* [YOUR ASSIGNMENT]: Copy, from the data below, each line that has the word "under".

= = = = = = =

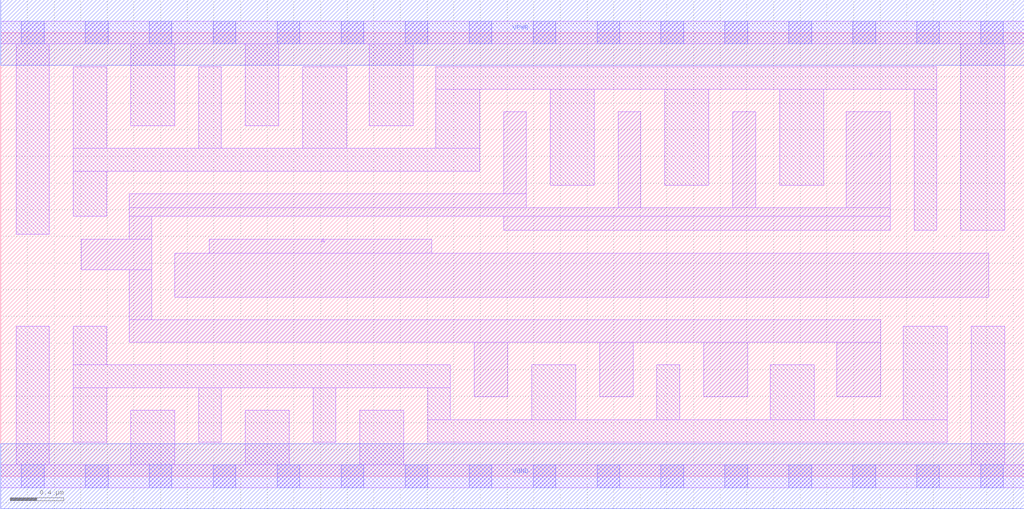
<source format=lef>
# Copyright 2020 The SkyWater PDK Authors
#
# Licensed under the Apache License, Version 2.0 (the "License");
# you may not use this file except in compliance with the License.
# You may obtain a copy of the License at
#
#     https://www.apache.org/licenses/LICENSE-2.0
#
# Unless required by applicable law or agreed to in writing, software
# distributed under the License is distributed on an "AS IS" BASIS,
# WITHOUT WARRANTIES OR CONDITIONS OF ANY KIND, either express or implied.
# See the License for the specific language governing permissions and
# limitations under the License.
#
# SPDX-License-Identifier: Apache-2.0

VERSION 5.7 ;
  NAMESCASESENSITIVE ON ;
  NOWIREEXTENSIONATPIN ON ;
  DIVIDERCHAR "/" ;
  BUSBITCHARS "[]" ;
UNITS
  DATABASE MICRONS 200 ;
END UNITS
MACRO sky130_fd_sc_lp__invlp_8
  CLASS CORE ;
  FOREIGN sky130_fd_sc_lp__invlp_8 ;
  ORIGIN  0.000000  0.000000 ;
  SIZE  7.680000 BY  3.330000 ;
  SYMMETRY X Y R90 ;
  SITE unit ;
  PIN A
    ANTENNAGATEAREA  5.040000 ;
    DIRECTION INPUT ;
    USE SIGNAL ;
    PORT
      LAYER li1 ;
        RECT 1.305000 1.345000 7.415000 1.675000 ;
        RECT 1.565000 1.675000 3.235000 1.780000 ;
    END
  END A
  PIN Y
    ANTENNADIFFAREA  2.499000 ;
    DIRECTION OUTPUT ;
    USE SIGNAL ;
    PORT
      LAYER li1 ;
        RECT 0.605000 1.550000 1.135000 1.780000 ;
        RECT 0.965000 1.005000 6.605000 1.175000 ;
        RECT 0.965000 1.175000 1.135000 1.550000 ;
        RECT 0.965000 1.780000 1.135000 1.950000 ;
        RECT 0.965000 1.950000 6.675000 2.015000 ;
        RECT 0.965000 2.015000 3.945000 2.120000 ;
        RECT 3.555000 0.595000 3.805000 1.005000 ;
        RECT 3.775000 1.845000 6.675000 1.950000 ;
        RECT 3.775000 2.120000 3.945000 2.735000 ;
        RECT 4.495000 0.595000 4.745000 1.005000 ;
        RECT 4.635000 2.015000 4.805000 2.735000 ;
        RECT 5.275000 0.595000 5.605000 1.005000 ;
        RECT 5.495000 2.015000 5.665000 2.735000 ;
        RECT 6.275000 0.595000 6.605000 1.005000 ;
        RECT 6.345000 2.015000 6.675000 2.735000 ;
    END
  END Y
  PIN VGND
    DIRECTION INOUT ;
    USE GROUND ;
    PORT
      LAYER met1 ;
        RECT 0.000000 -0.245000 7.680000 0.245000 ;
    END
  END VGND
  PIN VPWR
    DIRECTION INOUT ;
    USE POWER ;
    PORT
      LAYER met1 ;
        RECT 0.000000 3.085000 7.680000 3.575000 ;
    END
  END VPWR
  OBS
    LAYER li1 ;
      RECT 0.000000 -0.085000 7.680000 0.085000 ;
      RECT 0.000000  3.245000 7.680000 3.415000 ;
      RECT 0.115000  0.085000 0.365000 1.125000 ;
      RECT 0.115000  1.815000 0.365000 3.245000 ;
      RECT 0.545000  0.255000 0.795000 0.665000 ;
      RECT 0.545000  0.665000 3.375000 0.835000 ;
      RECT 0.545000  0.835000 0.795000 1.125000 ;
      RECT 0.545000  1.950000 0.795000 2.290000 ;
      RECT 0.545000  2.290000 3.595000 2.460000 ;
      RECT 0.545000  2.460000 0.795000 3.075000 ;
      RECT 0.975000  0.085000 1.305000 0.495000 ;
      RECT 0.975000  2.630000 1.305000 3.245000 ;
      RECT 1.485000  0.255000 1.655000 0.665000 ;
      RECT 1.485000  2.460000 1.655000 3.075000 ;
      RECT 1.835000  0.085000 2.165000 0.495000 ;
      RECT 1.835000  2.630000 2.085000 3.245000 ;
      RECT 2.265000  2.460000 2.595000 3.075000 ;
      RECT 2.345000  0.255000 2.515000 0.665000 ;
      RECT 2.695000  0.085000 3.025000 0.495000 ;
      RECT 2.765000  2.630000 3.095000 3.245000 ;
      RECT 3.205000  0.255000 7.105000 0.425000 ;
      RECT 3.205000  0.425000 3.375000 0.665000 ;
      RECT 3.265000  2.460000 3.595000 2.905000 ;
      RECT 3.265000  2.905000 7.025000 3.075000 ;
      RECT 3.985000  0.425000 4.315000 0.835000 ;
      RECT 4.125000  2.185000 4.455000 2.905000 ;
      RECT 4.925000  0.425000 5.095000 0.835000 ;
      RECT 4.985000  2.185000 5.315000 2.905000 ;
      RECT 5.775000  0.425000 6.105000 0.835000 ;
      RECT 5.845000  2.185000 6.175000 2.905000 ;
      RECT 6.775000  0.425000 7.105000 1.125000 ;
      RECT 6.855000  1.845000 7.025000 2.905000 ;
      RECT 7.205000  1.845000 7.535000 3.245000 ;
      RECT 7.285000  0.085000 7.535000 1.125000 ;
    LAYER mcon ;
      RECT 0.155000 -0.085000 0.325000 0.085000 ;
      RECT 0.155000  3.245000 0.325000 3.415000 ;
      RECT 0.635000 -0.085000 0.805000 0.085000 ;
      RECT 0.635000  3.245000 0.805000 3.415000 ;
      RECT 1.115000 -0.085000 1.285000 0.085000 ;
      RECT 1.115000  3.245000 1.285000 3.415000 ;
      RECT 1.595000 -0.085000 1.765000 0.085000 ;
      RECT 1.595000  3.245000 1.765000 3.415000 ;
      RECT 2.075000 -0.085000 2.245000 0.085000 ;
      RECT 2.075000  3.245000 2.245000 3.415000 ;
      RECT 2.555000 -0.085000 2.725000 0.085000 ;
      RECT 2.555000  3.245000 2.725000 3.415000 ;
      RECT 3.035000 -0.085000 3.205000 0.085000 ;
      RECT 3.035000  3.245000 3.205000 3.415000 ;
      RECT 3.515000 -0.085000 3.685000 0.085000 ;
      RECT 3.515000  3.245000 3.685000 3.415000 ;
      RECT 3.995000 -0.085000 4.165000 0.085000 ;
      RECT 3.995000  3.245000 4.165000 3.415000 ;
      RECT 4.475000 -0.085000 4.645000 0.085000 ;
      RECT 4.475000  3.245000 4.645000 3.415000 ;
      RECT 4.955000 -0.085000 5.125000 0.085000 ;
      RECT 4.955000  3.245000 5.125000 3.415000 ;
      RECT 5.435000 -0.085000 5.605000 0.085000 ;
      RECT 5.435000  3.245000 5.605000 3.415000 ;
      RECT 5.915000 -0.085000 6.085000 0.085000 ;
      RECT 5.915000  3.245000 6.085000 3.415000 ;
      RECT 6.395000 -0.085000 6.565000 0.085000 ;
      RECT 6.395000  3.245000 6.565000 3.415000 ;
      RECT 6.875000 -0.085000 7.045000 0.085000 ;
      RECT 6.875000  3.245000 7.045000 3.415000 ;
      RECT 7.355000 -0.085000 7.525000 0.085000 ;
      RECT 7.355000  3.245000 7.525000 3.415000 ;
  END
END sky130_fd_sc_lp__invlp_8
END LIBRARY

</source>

= = = = = = =

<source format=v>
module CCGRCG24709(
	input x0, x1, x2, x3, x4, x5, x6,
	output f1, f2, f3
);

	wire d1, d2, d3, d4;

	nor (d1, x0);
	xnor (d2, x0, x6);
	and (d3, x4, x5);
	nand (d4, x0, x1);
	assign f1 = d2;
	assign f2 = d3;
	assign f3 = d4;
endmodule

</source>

= = = = = = =

* [OUTPUT FOR THIS TASK]:
# Licensed under the Apache License, Version 2.0 (the "License");
# distributed under the License is distributed on an "AS IS" BASIS,
# limitations under the License.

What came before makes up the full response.